🤖 AI Summary
This work addresses the challenge of automatically generating high-quality multiple-choice questions (MCQs) with interpretable and accurate difficulty estimates in adaptive intelligent tutoring systems. The authors propose a structured knowledge-driven approach that first leverages large language models to construct a knowledge graph from educational documents, then systematically generates MCQs and distractors based on the graph’s nodes and relations. Crucially, the method integrates nine interpretable difficulty signals into a data-driven model for predicting question difficulty. By synergistically combining knowledge graphs, large language models, and multi-signal difficulty modeling—demonstrated here for the first time—the framework achieves both high item quality and difficulty assessments that closely align with human perception while remaining transparent and explainable.
📝 Abstract
Generating multiple-choice questions (MCQs) with difficulty estimation remains challenging in automated MCQ-generation systems used in adaptive, AI-assisted education.
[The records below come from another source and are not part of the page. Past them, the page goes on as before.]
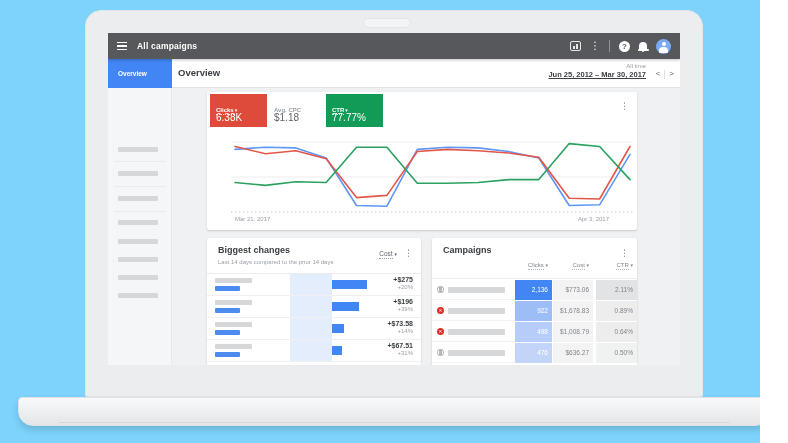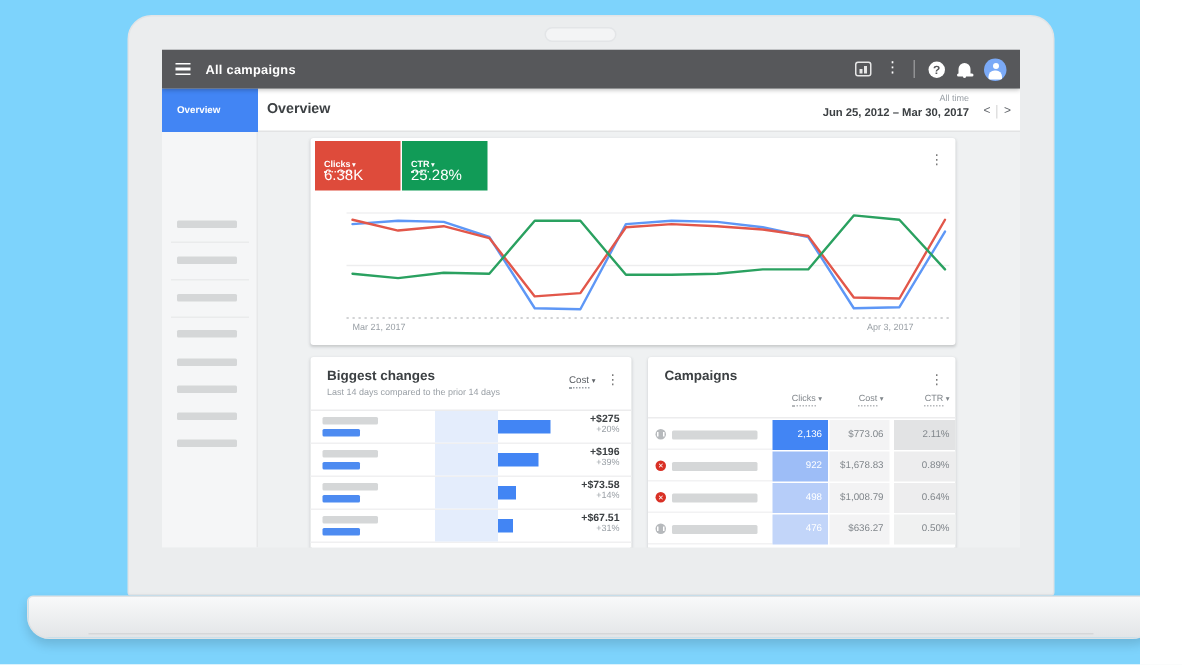--- a/index.html
+++ b/index.html
@@ -52,7 +52,7 @@
   .page-title { position:absolute; left:6px; top:8px; font-size:9.5px; font-weight:bold; color:#3c4043; }
   .date-block { position:absolute; right:34px; top:4px; text-align:right; }
   .date-label { font-size:6px; color:#9aa0a6; }
-  .date-range { font-size:7.5px; font-weight:bold; color:#3c4043; margin-top:1px; }
+  .date-range { font-size:7.5px; font-weight:bold; color:#3c4043; margin-top:1px;text-decoration:underline; }
   .date-nav { position:absolute; right:6px; top:10px; display:flex; align-items:center; gap:4px; }
   .chev { font-size:8px; color:#5f6368; line-height:10px; cursor:default; }
   .chev-l::after { content:"<"; }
This study proposes a novel methodology for generating MCQs with difficulty estimation from the input documents by utilizing knowledge graphs (KGs) and large language models (LLMs). Our approach uses an LLM to construct a KG from input documents, from which MCQs are then systematically generated. Each MCQ is generated by selecting a node from the KG as the key, sampling a related triple or quintuple -- optionally augmented with an extra triple -- and prompting an LLM to generate a corresponding stem from these graph components. Distractors are then selected from the KG. For each MCQ, nine difficulty signals are computed and combined into a unified difficulty score using a data-driven approach. Experimental results demonstrate that our method generates high-quality MCQs whose difficulty estimation is interpretable and aligns with human perceptions. Our approach improves automated MCQ generation by integrating structured knowledge representations with LLMs and a data-driven difficulty estimation model.